◆作品に対する敬意が込められている(70点)
未だにビデオテープしか置いていないレンタルビデオ店で、フレッチャー店長(ダニー・グローヴァー)から店番を任されたマイク(モス・デフ)。彼の幼馴染で風変わりな男ジェリー(ジャック・ブラック)が発電所でいたずらをやらかし、自身が電磁波を浴びてしまう。これが原因で店のテープの映像が抹消されるハメとなる。マイクとジェリーは、消えてしまった映像を勝手に自主製作する。
ミシェル・ゴンドリー監督が、映画に対する愛を込めて遊び心を活かせて作り上げたのが本作だ。
見所は、やはりマイクとジェリーが作ったパロディー風リメイク映画だ。ネタになっている作品はハリウッドの大作映画ばかりであり、『ゴーストバスターズ』(84)をはじめ『ラッシュアワー2』(01)、『ロボコップ』(85)、『2001年宇宙の旅』(68)、『ライオン・キング』(94)等である。パロディー作品によくありがちなおバカな感覚はあまり感じられず、これらの作品に対する敬意が込められていることが感じられた。製作過程の描写は本当に面白く、ハチャメチャ感が笑わせてくれる。また、いかにも安っぽい作品を撮っているがそこから本当の手作りの良さが伝わってくる。これらの自主製作作品が客に大ウケして店が儲かってくる。
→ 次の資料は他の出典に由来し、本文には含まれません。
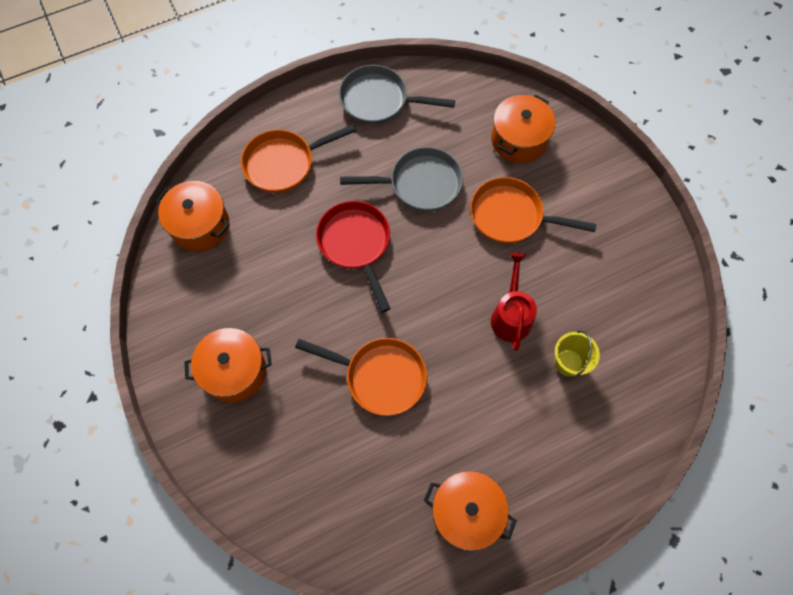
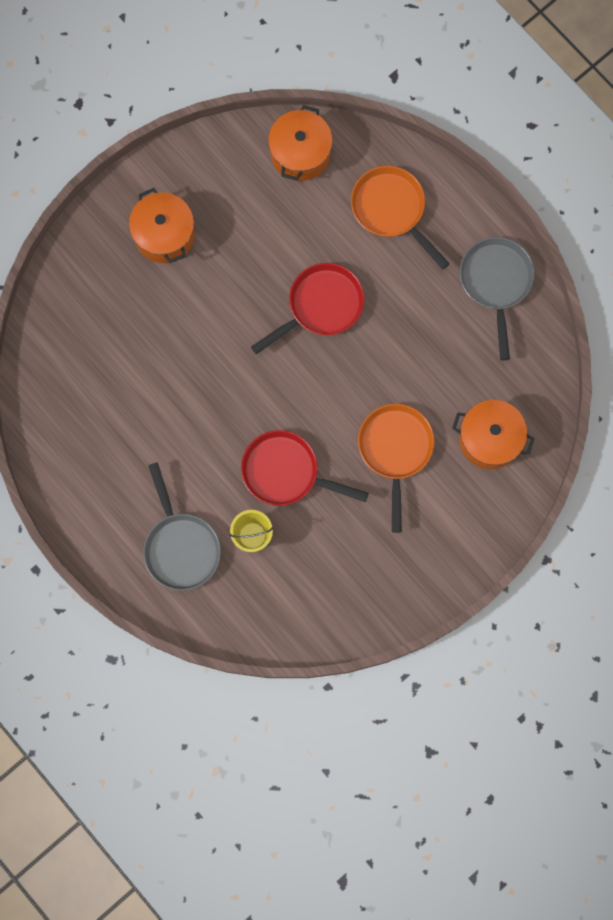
camera: 75 degrees right, 10 degrees up
orange pan [295,338,427,416] -> none
grey pan [340,147,463,212] -> grey pan moved to [143,462,221,591]
orange pot [424,471,517,551] -> none
red watering can [491,252,537,351] -> red pan [241,430,369,506]

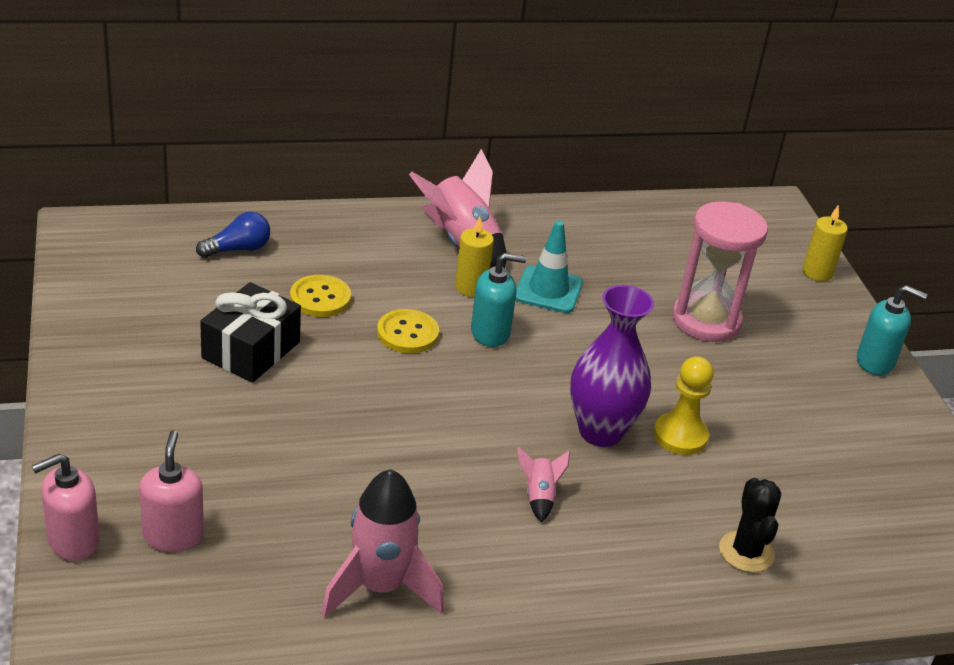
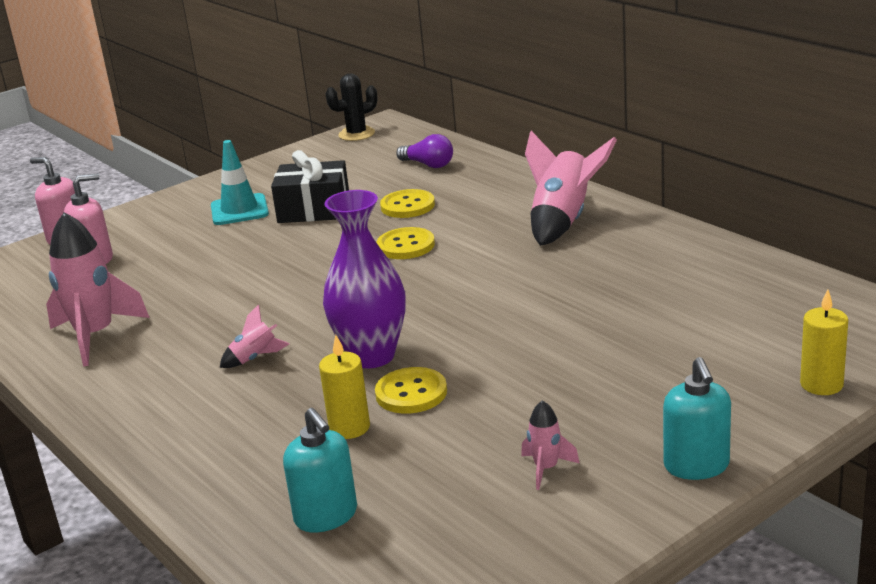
camera: 70 degrees right, 10 degrees down
blue light bulb [196,212,270,258] -> purple light bulb [396,134,453,168]
yellow candle [455,217,494,297] -> yellow candle moved to [319,335,370,439]
turquoise soap dispenser [471,253,527,347] -> turquoise soap dispenser moved to [283,408,357,532]
turquoise traffic cone [516,221,583,313] -> turquoise traffic cone moved to [211,140,269,225]
yellow pawn [654,356,714,455] -> yellow button [375,367,447,414]
pink hourglass [672,201,768,342] -> none
black cactus [719,478,781,572] -> black cactus moved to [326,73,377,141]
none -> pink rocket [521,400,580,490]

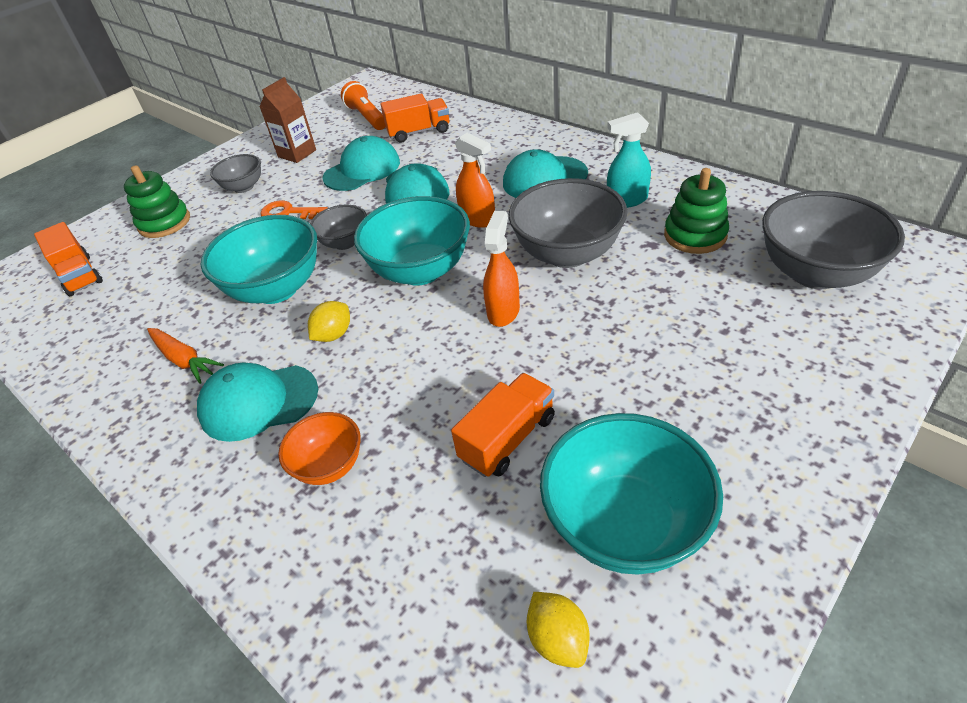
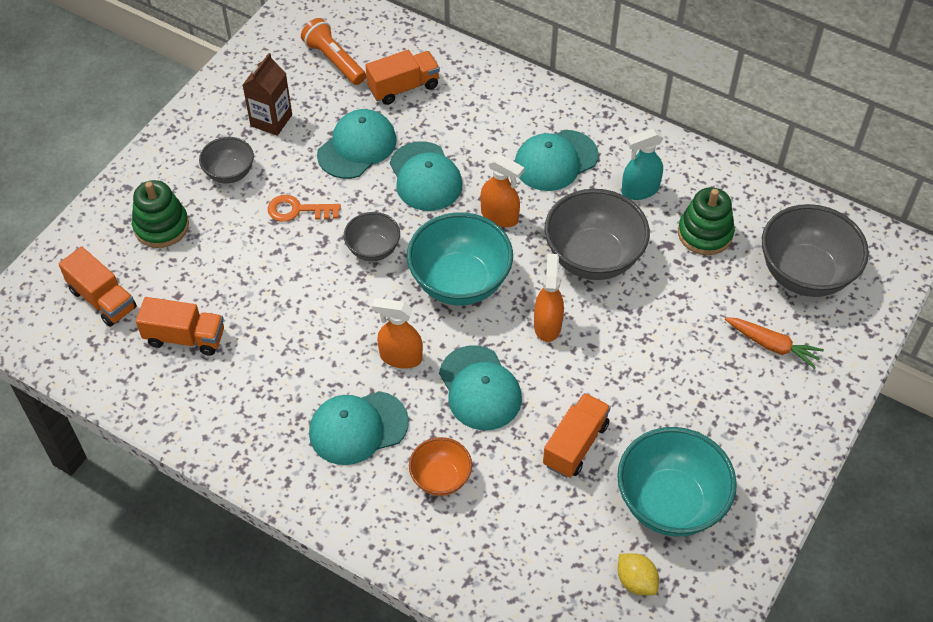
camera: 15 degrees left, 10 degrees up
orange carrot [147,328,224,384] -> orange carrot moved to [725,317,824,369]
turquoise bowl [201,215,317,304] -> none
yellow lemon [308,301,350,342] -> orange spray bottle [372,298,423,369]
none -> orange truck [136,297,224,356]
none -> turquoise cap [439,345,522,430]

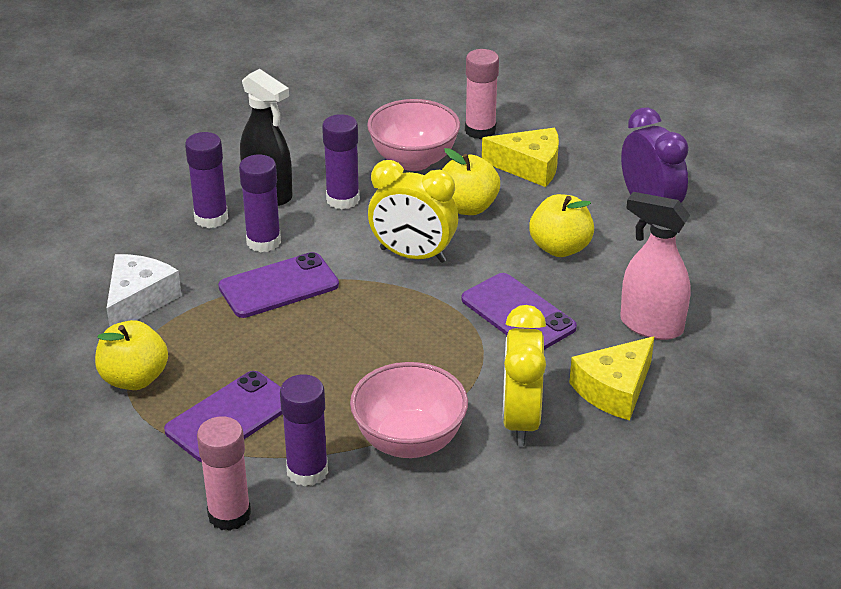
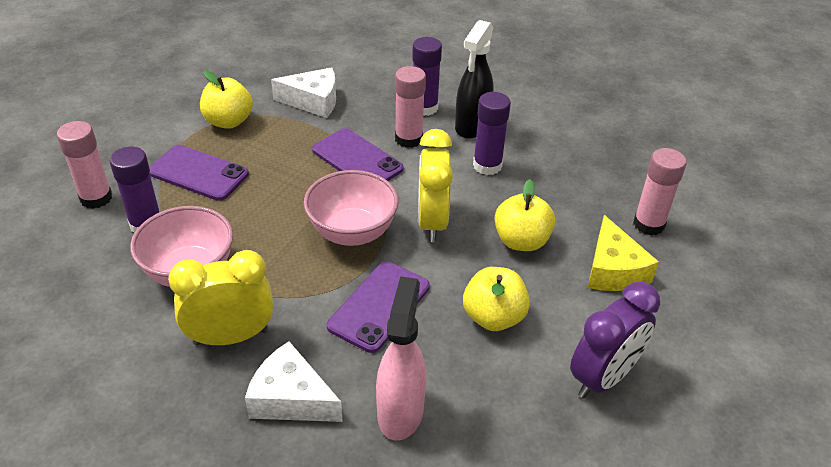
camera: 70 degrees right, 5 degrees up
purple glue stick [239,155,281,252] -> pink glue stick [395,66,426,148]
pink bowl [367,99,460,171] -> pink bowl moved to [304,170,399,246]
yellow cheese [569,336,655,421] -> white cheese [245,341,343,422]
本当に信じられないような不思議感覚が観る者をさらに楽しませてくれる。
映画に対する愛が最高潮を達するラストでは感動を与えてくれる。ノスタルジックな雰囲気が感動を彩っているとも言え、これがまた味わい深くて重厚な出来栄えとなっている。ラストの前に現在のハリウッド製大作映画に対する批判が描かれていることも重要なポイントなのである。
単にコメディーとしての面白さや笑いを追求しているだけではないことが良質な仕上がりとなっている。